As credit cards increasingly are applied to more urgent healthcare situations, Policelli said, the risk increases of practices such as cherry-picking customers based on their ability to pay. That’s a concern raised in the RFI, as are the questions of whether the cards drive higher-priced in-network care and skew financial incentives for providers.

“I look at this as a very serious move, especially because it’s by three agencies,” he said. “This doesn’t happen very often, at least in my experience.”

Policelli said stakeholders should be prepared for some type of regulatory action to result from the RFI, which also asks questions about the practice of offering installment loans.
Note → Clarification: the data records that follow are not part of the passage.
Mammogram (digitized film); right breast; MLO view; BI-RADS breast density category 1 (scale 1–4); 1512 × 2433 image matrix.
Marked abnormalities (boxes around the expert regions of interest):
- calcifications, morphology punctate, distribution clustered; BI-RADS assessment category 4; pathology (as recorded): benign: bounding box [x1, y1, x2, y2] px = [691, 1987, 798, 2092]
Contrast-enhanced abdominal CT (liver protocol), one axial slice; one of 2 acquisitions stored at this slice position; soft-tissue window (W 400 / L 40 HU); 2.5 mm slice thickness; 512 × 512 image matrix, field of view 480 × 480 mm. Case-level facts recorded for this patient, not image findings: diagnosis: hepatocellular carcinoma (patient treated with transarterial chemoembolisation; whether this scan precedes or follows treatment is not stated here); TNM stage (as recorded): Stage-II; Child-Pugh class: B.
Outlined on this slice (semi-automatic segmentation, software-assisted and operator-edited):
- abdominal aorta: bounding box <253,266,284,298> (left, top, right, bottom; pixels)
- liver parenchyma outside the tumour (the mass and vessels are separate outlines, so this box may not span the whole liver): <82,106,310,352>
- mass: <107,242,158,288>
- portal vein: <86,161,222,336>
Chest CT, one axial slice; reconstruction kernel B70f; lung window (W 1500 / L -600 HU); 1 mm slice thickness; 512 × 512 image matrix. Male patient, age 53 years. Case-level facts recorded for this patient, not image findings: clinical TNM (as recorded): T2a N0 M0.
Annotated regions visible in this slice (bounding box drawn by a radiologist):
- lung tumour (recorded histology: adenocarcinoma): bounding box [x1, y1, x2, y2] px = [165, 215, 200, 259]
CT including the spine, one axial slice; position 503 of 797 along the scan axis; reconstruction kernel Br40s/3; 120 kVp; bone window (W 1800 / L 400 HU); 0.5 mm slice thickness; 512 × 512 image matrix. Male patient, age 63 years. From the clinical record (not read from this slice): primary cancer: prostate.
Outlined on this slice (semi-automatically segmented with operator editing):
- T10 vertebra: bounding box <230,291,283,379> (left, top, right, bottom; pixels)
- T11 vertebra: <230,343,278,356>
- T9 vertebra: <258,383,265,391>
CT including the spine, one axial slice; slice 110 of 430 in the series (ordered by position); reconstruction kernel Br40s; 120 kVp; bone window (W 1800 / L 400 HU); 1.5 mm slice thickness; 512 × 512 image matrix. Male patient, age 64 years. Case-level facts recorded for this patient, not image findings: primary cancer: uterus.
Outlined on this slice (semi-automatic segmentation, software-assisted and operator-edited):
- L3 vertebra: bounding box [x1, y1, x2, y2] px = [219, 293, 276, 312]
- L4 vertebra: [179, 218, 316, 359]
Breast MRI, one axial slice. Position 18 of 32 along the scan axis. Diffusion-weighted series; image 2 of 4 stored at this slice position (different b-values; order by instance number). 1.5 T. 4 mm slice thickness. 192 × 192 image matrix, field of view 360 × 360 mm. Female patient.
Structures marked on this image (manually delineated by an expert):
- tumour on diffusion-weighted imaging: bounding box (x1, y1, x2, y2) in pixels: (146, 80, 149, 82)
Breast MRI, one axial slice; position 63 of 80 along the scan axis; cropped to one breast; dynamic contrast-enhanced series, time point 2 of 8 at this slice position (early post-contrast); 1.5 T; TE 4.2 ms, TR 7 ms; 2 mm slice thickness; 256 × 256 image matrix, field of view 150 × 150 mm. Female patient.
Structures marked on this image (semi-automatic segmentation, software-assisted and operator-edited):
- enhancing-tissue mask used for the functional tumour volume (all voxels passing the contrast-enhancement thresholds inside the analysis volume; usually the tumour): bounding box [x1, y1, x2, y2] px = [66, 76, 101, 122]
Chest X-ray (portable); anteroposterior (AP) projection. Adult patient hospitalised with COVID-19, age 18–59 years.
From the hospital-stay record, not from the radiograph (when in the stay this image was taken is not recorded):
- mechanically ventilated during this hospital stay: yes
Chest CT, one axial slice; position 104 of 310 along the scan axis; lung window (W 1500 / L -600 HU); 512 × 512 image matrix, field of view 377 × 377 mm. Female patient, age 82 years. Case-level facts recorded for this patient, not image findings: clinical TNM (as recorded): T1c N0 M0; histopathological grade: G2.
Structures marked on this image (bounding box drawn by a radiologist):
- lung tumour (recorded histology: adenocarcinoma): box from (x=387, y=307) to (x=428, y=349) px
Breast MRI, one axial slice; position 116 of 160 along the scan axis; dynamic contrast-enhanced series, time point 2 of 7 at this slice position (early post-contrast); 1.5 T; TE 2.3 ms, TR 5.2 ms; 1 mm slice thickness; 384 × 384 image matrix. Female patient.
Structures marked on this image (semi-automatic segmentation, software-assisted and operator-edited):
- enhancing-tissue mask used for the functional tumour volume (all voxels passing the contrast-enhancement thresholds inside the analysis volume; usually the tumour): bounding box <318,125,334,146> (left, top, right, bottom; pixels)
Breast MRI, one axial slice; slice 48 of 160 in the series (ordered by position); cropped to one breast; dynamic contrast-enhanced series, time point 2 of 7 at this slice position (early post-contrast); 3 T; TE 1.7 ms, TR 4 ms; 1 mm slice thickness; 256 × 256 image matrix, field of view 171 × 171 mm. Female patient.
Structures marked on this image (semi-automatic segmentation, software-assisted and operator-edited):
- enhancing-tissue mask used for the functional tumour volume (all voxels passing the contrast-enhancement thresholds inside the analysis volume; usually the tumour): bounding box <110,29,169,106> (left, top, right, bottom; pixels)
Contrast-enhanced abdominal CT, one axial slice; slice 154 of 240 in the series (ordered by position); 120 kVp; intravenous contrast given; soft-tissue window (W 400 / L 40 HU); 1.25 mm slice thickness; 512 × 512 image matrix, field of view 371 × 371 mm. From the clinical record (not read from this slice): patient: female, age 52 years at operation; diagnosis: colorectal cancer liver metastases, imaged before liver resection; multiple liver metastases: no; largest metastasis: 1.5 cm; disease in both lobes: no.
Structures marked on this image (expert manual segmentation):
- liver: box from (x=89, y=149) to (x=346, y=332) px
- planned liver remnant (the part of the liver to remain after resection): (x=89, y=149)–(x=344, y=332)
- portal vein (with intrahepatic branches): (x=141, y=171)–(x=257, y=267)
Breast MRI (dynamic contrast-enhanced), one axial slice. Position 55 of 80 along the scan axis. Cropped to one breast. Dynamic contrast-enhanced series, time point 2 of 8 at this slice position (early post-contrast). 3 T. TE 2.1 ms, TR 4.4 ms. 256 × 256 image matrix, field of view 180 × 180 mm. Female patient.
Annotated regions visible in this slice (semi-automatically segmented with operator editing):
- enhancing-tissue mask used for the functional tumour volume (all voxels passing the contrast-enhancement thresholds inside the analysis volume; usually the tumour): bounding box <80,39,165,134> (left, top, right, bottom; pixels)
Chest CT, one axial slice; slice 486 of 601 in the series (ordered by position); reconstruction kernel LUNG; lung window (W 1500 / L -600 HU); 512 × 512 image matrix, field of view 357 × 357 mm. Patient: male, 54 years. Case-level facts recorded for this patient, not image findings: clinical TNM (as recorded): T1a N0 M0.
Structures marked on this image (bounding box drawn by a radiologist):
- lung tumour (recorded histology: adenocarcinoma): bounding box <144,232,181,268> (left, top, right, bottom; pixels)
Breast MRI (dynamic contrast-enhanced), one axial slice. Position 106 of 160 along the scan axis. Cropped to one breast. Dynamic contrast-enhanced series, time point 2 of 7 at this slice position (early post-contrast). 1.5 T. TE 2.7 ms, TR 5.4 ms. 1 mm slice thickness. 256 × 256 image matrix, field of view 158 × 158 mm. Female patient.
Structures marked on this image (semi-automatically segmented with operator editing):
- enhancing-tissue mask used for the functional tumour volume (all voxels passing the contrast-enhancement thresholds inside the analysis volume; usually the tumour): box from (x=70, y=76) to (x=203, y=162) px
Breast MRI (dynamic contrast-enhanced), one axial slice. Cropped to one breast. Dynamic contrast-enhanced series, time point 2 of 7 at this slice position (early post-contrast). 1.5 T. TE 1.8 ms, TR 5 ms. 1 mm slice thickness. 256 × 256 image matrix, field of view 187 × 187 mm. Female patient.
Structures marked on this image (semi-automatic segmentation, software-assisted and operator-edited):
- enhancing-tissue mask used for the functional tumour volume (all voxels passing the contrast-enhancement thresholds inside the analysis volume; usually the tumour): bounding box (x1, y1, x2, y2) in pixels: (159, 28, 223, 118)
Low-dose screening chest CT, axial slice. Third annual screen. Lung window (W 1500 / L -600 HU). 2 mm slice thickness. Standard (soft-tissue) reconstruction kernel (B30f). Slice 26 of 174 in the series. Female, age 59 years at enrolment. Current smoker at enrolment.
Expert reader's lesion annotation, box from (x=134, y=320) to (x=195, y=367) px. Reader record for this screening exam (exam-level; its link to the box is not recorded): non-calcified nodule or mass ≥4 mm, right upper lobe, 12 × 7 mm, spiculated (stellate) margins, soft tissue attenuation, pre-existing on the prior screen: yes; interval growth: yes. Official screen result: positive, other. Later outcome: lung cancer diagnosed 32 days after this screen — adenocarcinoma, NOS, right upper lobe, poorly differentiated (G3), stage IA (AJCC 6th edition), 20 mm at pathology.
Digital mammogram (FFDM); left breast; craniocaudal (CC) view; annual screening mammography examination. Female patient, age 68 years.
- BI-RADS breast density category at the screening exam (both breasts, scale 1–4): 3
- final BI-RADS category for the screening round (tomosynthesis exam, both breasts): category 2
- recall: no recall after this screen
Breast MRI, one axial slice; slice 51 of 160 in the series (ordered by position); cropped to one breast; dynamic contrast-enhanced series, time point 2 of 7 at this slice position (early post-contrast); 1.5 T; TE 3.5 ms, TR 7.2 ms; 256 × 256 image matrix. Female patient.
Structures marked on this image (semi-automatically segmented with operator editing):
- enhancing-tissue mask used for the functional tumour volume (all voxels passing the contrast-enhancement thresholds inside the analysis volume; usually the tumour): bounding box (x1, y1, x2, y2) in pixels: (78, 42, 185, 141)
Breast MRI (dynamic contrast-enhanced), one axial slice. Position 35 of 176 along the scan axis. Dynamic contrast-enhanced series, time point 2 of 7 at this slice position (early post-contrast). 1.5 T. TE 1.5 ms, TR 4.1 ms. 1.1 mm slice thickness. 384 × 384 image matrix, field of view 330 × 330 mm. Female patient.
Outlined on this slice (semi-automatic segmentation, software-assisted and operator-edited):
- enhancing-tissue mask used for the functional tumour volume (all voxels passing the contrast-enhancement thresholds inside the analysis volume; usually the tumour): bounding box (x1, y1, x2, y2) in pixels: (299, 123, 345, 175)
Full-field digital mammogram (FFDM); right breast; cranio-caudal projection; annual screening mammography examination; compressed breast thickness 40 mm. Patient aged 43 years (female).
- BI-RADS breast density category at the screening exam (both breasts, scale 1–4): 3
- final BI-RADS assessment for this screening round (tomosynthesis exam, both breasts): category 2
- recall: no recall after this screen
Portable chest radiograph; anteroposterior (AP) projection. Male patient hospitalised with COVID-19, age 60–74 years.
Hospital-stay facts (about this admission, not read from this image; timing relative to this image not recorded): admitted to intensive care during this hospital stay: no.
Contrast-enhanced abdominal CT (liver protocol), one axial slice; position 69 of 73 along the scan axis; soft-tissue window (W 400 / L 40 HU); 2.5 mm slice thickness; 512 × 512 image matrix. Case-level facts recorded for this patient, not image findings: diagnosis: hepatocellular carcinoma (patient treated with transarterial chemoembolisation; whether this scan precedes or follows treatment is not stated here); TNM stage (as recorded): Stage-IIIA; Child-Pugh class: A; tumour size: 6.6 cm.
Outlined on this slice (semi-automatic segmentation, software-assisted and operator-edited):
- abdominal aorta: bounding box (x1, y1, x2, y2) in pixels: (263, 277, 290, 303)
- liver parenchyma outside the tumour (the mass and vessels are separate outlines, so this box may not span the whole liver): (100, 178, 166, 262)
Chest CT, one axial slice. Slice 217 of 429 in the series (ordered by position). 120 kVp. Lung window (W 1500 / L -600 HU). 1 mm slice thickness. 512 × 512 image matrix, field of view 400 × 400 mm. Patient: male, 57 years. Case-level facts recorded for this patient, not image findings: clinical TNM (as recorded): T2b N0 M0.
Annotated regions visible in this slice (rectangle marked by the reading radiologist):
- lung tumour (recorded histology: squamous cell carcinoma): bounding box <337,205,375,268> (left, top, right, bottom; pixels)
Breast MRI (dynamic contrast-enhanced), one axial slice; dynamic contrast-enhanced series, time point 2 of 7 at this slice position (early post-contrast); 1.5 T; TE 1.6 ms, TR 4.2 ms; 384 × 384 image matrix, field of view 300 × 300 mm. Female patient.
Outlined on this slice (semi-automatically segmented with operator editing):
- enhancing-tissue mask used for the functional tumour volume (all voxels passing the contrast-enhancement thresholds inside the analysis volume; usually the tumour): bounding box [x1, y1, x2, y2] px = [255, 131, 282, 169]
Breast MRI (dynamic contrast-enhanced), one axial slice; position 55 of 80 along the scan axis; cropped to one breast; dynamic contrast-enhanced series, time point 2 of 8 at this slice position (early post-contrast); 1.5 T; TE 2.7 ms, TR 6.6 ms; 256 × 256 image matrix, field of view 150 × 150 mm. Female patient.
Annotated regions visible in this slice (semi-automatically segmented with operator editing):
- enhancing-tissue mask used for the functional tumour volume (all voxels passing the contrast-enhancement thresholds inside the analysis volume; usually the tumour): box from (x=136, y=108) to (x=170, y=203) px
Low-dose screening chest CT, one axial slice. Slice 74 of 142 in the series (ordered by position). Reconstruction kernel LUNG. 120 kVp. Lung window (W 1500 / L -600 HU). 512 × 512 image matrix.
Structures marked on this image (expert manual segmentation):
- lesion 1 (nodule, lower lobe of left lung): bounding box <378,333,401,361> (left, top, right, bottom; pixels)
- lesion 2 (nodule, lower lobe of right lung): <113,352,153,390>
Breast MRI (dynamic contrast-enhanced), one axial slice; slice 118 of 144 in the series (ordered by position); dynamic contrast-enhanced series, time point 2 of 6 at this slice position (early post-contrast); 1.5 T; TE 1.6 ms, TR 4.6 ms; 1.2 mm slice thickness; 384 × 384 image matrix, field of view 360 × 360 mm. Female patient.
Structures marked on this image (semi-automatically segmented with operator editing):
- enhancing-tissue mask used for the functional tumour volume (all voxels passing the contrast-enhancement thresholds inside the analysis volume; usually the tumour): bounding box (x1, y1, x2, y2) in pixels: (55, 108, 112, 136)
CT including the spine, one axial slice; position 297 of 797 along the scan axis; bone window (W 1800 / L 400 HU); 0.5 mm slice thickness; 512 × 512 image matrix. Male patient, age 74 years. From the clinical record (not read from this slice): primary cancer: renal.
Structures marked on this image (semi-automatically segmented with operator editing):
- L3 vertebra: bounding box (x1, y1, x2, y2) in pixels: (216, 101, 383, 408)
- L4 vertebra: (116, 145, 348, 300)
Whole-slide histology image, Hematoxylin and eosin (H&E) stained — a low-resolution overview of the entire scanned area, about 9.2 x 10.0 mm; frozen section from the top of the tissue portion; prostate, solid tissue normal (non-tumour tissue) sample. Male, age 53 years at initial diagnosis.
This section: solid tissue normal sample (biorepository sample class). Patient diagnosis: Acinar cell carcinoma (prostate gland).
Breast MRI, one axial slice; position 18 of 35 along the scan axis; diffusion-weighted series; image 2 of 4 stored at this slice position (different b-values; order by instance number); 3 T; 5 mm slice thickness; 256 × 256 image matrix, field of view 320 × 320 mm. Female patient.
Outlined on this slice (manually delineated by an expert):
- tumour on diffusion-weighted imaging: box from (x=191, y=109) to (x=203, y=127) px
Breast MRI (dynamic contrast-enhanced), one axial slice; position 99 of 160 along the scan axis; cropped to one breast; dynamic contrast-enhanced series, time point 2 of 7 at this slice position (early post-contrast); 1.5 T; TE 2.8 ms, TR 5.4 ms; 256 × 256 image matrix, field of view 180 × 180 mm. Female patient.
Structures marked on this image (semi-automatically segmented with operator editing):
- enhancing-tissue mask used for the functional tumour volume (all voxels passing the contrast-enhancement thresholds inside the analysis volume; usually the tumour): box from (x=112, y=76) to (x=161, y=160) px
“My experience [with] the HHS side is that when they put out questions like this, it’s a strong indication of where they’re going,” he said. “I would expect — absent universal responses against them in the questioning — that they will head in this direction.”

Best practices for card issuance

For hospitals, Gundling emphasized, the key is to help patients understand their financing opportunities.

Patients should be informed of their out-of-pocket responsibility for a service, then of whether they qualify for the hospital’s financial assistance policy or whether, unbeknownst to them, they’re eligible for coverage such as Medicaid, a subsidized Affordable Care Act marketplace plan or worker’s compensation.

From there, they can determine whether a medical credit card is preferable to options such as withdrawing money from a bank, taking out a loan or borrowing funds from friends and family.

“What I think happens is people move to the medical credit card too quickly before they ask other questions,” Gundling said.

When patients choose to apply for a card, providers should make sure the terms and conditions are clear. For example, low interest rates may apply only for a year before hefty increases kick in.

“I don’t think medical credit cards should be the scapegoat, but I don’t think they should be oversold either,” Gundling said. “These cards are one of many options.”

Said Policelli, “Continue to take credit cards for bariatric surgeries or all the voluntary stuff or the out-of-network stuff people are doing. But if your insurance company is paying for a portion of the bill and someone’s trying to make you use an interest-bearing credit product for the other part of the bill, that’s what the feds are going after.”

One challenge is that conversations combining money and health can be awkward, especially during a stressful healthcare encounter.

“Hospitals need to get to that extra customer service, [show] empathy, make sure [patients] understand,” Gundling said. “Review your procedures, make sure patients understand all the options they have for financial assistance and meeting their financial obligation.”

Additional actions

The RFI on medical payment products was released as part of a Biden administration push to promote consumer-friendly healthcare policies. A fact sheet published in July also includes:

  • Proposed restrictions on certain short-term insurance plans and fixed-indemnity plans
  • A crackdown on a potential loophole in the No Surprises Act whereby health plans contract with hospitals but still claim they are not technically in-network
  • Stricter requirements to make information about facility fees publicly available to consumers

The last point ties into concerns among policymakers that off-campus clinics are carrying higher charges than they should. Those concerns are behind ongoing efforts to increase billing transparency among providers and to potentially expand site-neutral payment policies as soon as 2025.